Nachdem ich den Laptop zugeklappt hatte, fing ich an, mich zu dehnen. Dafür setzte ich mich wie immer auf meinen Kelim, denn ich musste mich mit den Knien und Ellenbogen auf dem Boden abstützen. Den ziegelsteinroten Kelim hatte ich vor sechs Jahren während einer Reise in die Türkei gekauft, als ich bei meiner vorherigen Firma gekündigt und noch meinen restlichen Urlaub genommen hatte. Kurz zuvor war ich in diese Wohnung gezogen. Ich hatte also sechs Jahre lang fast täglich hier gegessen und mich hier geschminkt. Zahllose Tage und Nächte waren namenlos an mir vorbeigezogen und mitsamt dem Essensdampf und den Fläschchen meiner Lieblingswimperntusche lautlos irgendwohin verschwunden.

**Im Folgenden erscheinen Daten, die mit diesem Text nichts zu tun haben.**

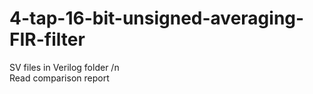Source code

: # 4-tap-16-bit-unsigned-averaging-FIR-filter
SV files in Verilog folder /n	
Read comparison report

Nach den Übungen legte ich mich auf den Boden. Mit einem Mal kamen mir die Konturen der Gegenstände dunkler vor. Das kleine Sofa, das ich noch aus meinem Zimmer bei den Eltern hatte, der niedrige Esstisch und die Vase mit den Kosmeen auf dem Fensterbrett warfen ungewohnt finstere Schatten. Die Dinge schienen mich mit einer Mischung aus Vertrautheit und abschätziger Kritik zu fixieren. Mit den Fingern strich ich über die Muster des Teppichs, dann setzte ich mich hin und klappte erneut den Laptop auf.

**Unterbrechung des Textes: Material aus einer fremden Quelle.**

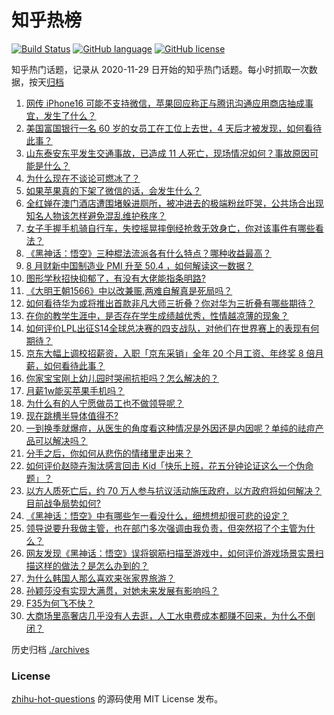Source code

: # 知乎热榜
[![Build Status](https://github.com/ToWeLong/zhihu-hot-questions/workflows/CI/badge.svg)](https://github.com/ToWeLong/zhihu-hot-questions/actions)
[![GitHub language](https://img.shields.io/badge/language-golang-orange.svg)](https://golang.org/)
[![GitHub license](https://img.shields.io/github/license/ToWeLong/zhihu-hot-questions)](https://github.com/ToWeLong/zhihu-hot-questions/blob/main/LICENSE)

知乎热门话题，记录从 2020-11-29 日开始的知乎热门话题。每小时抓取一次数据，按天[归档](./archives)

<!-- BEGIN -->

1. [网传 iPhone16 可能不支持微信，苹果回应称正与腾讯沟通应用商店抽成事宜，发生了什么？](https://www.zhihu.com/question/665989450)
1. [美国富国银行一名 60 岁的女员工在工位上去世，4 天后才被发现，如何看待此事？](https://www.zhihu.com/question/665969985)
1. [山东泰安东平发生交通事故，已造成 11 人死亡，现场情况如何？事故原因可能是什么？](https://www.zhihu.com/question/666069957)
1. [为什么现在不谈论可燃冰了？](https://www.zhihu.com/question/652812178)
1. [如果苹果真的下架了微信的话，会发生什么？](https://www.zhihu.com/question/666024251)
1. [全红婵在澳门酒店遭围堵躲进厕所，被冲进去的极端粉丝吓哭，公共场合出现知名人物该怎样避免混乱维护秩序？](https://www.zhihu.com/question/665983443)
1. [女子手握手机骑自行车，失控摇晃摔倒经抢救无效身亡，你对该事件有哪些看法？](https://www.zhihu.com/question/665898516)
1. [《黑神话：悟空》三种棍法流派各有什么特点？哪种收益最高？](https://www.zhihu.com/question/665240004)
1. [8 月财新中国制造业 PMI 升至 50.4 ，如何解读这一数据？](https://www.zhihu.com/question/665975094)
1. [图形学秋招快抑郁了，有没有大佬能指条明路?](https://www.zhihu.com/question/665561463)
1. [《大明王朝1566》中以改兼赈,两难自解真是死局吗？](https://www.zhihu.com/question/665926397)
1. [如何看待华为或将推出首款非凡大师三折叠？你对华为三折叠有哪些期待？](https://www.zhihu.com/question/666064319)
1. [在你的教学生涯中，是否存在学生成绩越优秀，性情越凉薄的现象？](https://www.zhihu.com/question/666011464)
1. [如何评价LPL出征S14全球总决赛的四支战队，对他们在世界赛上的表现有何期待？](https://www.zhihu.com/question/665884284)
1. [京东大幅上调校招薪资，入职「京东采销」全年 20 个月工资、年终奖 8 倍月薪，如何看待此事？](https://www.zhihu.com/question/666009408)
1. [你家宝宝刚上幼儿园时哭闹抗拒吗？怎么解决的？](https://www.zhihu.com/question/665733833)
1. [月薪1w能买苹果手机吗？](https://www.zhihu.com/question/662028691)
1. [为什么有的人宁愿做员工也不做领导呢？](https://www.zhihu.com/question/665856246)
1. [现在跳槽半导体值得不?](https://www.zhihu.com/question/650663787)
1. [一到换季就爆痘，从医生的角度看这种情况是外因还是内因呢？单纯的祛痘产品可以解决吗？](https://www.zhihu.com/question/665435762)
1. [分手之后，你如何从悲伤的情绪里走出来？](https://www.zhihu.com/question/665891513)
1. [如何评价赵晓卉淘汰感言回击 Kid「快乐上班，花五分钟论证这么一个伪命题」？](https://www.zhihu.com/question/665741306)
1. [以方人质死亡后，约 70 万人参与抗议活动施压政府，以方政府将如何解决？目前战争局势如何?](https://www.zhihu.com/question/665973476)
1. [《黑神话：悟空》中有哪些乍一看没什么，细想想却很可悲的设定？](https://www.zhihu.com/question/664773974)
1. [领导说要升我做主管，也在部门多次强调由我负责，但突然招了个主管为什么？](https://www.zhihu.com/question/665843871)
1. [网友发现《黑神话：悟空》误将钢筋扫描至游戏中，如何评价游戏场景实景扫描这样的做法？是怎么办到的？](https://www.zhihu.com/question/665320697)
1. [为什么韩国人那么喜欢来张家界旅游？](https://www.zhihu.com/question/31013148)
1. [孙颖莎没有实现大满贯，对她未来发展有影响吗？](https://www.zhihu.com/question/663379884)
1. [F35为何飞不快？](https://www.zhihu.com/question/364126131)
1. [大商场里高奢店几乎没有人去逛，人工水电费成本都赚不回来，为什么不倒闭？](https://www.zhihu.com/question/665592558)

<!-- END -->

历史归档 [./archives](./archives)


### License
[zhihu-hot-questions](https://github.com/towelong/zhihu-hot-questions) 的源码使用 MIT License 发布。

Als ich den Antrag zur Eröffnung des Wertpapierkontos fertig ausgefüllt hatte, wurde ich nach dem Verwendungszweck meiner Anlage gefragt. Aus einer Liste von Möglichkeiten wählte ich »Ausbildungskosten der Kinder« aus. Das Bad war fertig eingelaufen und wie immer ertönte als Signal laut die elektronische Melodie »Home on the Range«, ein Cowboysong.